太陽光発電システムは影に弱い。東芝が開発したマイクロインバータはこの問題の解決に役立つ。マイクロインバータ付き太陽電池モジュールを導入すると、1枚単位で増設が可能になり、パワーコンディショナーの設置スペースが不要になる。
「住宅が密集している都市部では、太陽光発電システムを導入しにくい場合がある。影の影響だ。影があると実発電量がかなり低くなる。このような場所にも導入しやすいのが、今回PVJapan2015で初めて参考出展した『マイクロインバータ』(図1)だ。当社の太陽電池モジュール『Sシリーズ』(出力250W)と組み合わせた製品を考えている。2020年には広く使われているのではないだろうか」(東芝)。
住宅に太陽光発電システムを導入する場合、10枚程度の太陽電池モジュールを直列に接続し、パワーコンディショナーを経由して分電盤につなぐ。太陽電池が直列につながっているため、1枚に影が掛かると、全体の電流が下がってしまう(図2)。発電量が減る。このため、設置を諦めたり、影になりやすい位置を避けて設置する容量を小さくすることも多い。
東芝の解決策は、太陽電池モジュール1枚ごとにマイクロインバータを付けるというもの。影になったモジュールの出力は下がるものの、他のモジュールは全く影響を受けない(図3)。
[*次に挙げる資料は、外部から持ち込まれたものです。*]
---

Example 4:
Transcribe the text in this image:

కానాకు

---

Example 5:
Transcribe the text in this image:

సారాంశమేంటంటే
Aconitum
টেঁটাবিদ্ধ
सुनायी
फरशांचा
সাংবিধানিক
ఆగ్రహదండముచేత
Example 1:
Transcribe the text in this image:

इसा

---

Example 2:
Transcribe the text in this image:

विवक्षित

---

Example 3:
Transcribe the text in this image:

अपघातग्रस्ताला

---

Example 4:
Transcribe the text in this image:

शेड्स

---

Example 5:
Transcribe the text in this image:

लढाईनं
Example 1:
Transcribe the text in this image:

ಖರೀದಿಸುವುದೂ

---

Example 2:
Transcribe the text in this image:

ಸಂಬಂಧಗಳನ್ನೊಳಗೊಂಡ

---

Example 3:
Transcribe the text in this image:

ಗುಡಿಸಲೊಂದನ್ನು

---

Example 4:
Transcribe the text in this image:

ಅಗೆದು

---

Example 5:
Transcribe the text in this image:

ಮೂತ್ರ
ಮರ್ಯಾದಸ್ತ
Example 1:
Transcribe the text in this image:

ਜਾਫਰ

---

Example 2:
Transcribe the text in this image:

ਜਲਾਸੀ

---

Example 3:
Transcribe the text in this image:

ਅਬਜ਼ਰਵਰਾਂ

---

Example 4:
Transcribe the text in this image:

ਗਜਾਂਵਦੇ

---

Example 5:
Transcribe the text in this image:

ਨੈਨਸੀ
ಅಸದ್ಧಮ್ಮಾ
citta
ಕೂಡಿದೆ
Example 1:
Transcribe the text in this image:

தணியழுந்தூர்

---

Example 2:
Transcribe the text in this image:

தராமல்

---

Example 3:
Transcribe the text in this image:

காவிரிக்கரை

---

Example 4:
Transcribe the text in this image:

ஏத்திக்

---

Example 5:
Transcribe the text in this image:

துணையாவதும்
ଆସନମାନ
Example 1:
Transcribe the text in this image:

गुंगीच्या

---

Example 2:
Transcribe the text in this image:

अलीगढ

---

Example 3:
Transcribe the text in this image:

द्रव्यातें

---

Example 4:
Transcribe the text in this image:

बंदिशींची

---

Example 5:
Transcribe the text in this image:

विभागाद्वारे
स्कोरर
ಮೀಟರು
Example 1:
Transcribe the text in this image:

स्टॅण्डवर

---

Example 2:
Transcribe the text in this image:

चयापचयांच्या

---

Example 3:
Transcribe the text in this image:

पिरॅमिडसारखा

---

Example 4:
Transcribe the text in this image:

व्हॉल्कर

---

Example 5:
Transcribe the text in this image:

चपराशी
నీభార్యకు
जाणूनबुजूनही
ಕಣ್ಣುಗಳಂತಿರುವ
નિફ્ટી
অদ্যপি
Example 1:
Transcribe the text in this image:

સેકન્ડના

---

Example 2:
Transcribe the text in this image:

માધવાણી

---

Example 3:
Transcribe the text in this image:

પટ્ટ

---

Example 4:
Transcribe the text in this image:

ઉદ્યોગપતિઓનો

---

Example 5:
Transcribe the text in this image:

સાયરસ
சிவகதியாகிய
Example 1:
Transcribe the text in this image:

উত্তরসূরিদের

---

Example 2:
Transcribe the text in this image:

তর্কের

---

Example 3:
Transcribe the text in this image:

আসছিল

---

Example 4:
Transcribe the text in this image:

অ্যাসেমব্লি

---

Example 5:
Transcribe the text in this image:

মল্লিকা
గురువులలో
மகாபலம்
マイクロインバータは独立した小型のパワーコンディショナーとして動作する。「マイクロインバータ付き太陽電池モジュールの導入コストは、一般的な太陽電池モジュールよりも高くなる。太陽電池モジュールの枚数分だけマイクロインバータが必要になるからだ。しかし、システム全体を見ると実発電量が多くなり、導入メリットが十分あると考えている」(同社)。
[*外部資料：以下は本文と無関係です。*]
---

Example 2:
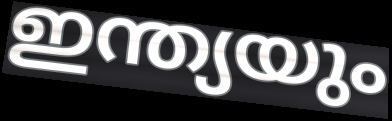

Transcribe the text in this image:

ഇന്ത്യയും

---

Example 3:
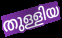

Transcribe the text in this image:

തുള്ളിയ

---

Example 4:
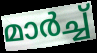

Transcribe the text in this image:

മാർച്ച്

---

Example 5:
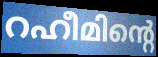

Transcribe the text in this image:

റഹീമിന്റെ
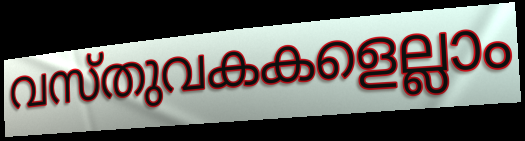
വസ്തുവകകളെല്ലാം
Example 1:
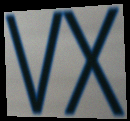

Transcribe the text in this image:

VX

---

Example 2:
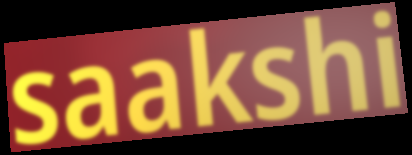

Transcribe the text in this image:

saakshi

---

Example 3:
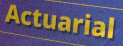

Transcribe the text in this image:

Actuarial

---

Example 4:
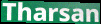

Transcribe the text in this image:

Tharsan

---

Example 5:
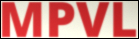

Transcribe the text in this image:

MPVL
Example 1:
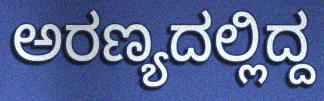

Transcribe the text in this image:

ಅರಣ್ಯದಲ್ಲಿದ್ದ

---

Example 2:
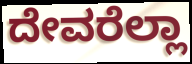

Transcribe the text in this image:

ದೇವರೆಲ್ಲಾ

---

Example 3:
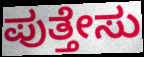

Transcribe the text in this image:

ಪುತ್ತೇಸು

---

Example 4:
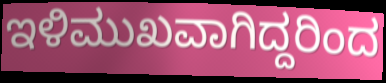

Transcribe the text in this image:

ಇಳಿಮುಖವಾಗಿದ್ದರಿಂದ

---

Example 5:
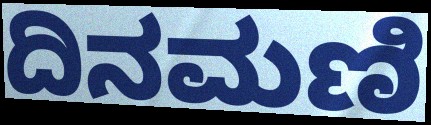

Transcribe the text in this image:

ದಿನಮಣಿ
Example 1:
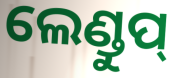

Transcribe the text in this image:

ଲେଣ୍ଡୁପ୍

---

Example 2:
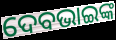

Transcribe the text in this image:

ଦେବଭାଇଙ୍କ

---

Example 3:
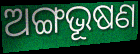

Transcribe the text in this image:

ଅଙ୍ଗଭୂଷଣ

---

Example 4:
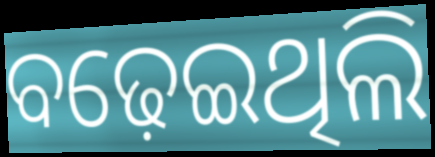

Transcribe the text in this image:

ବଢ଼େଇଥିଲି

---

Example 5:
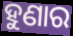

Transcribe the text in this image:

ହୁଣାର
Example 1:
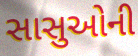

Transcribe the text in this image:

સાસુઓની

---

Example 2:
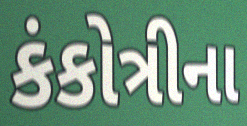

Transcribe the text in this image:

કંકોત્રીના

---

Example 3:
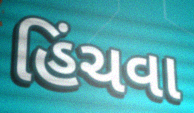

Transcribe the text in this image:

હિંચવા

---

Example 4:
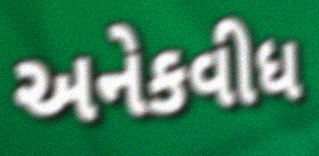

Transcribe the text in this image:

અનેકવીધ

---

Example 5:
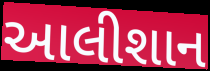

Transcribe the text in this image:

આલીશાન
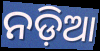
ନଡ଼ିଆ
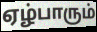
ஏழ்பாரும்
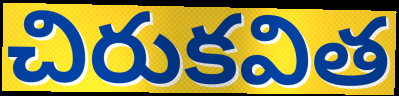
చిరుకవిత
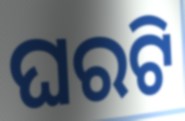
ଘରଟି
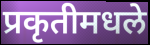
प्रकृतीमधले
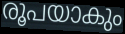
രൂപയാകും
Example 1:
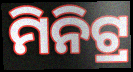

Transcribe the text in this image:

ମିନିଟ୍ର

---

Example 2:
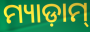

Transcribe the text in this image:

ମ୍ୟାଡ଼ାମ୍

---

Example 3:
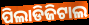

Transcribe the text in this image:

ପିଲାଡିଜିଟାଲ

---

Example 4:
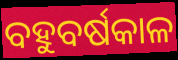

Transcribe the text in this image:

ବହୁବର୍ଷକାଳ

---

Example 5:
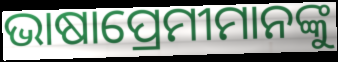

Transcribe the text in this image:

ଭାଷାପ୍ରେମୀମାନଙ୍କୁ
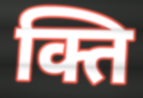
क्ति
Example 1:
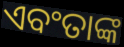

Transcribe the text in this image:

ଏବଂତାଙ୍କ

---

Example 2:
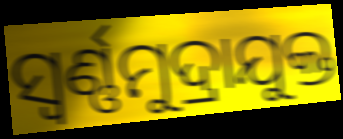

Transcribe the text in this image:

ସ୍ବର୍ଣ୍ଣମୁଦ୍ରାଯୁକ୍ତ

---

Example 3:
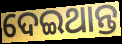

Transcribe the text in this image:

ଦେଇଥାନ୍ତ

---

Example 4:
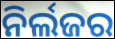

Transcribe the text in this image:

ନିର୍ଲଜର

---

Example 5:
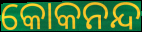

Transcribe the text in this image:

କୋକନନ୍ଦ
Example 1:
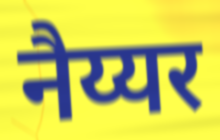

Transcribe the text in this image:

नैय्यर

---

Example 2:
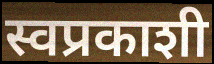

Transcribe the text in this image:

स्वप्रकाशी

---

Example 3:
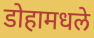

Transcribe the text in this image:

डोहामधले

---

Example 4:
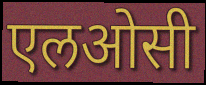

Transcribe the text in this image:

एलओसी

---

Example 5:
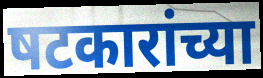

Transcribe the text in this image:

षटकारांच्या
マイクロインバータの利点は影に強いことの他、2つある。1つは太陽電池モジュールを1枚単位で増設できること。従来のパワーコンディショナーでは難しい利用法だ。「既に太陽光発電を導入済みの家庭に1枚増設するといった使い方もできる」(同社)。パワーコンディショナーを経由する必要がないため、宅内配線の制約も少なくなる。集合住宅の居住者が導入する際にも適しているという。
もう1つは、パワーコンディショナーの設置スペースを必要としないことだ。「太陽電池モジュールの設置スペース以外に空間を必要としないため、公共機関に数枚設置する、壁面に設置するといった用途が開けると考えている」(同社、図4)。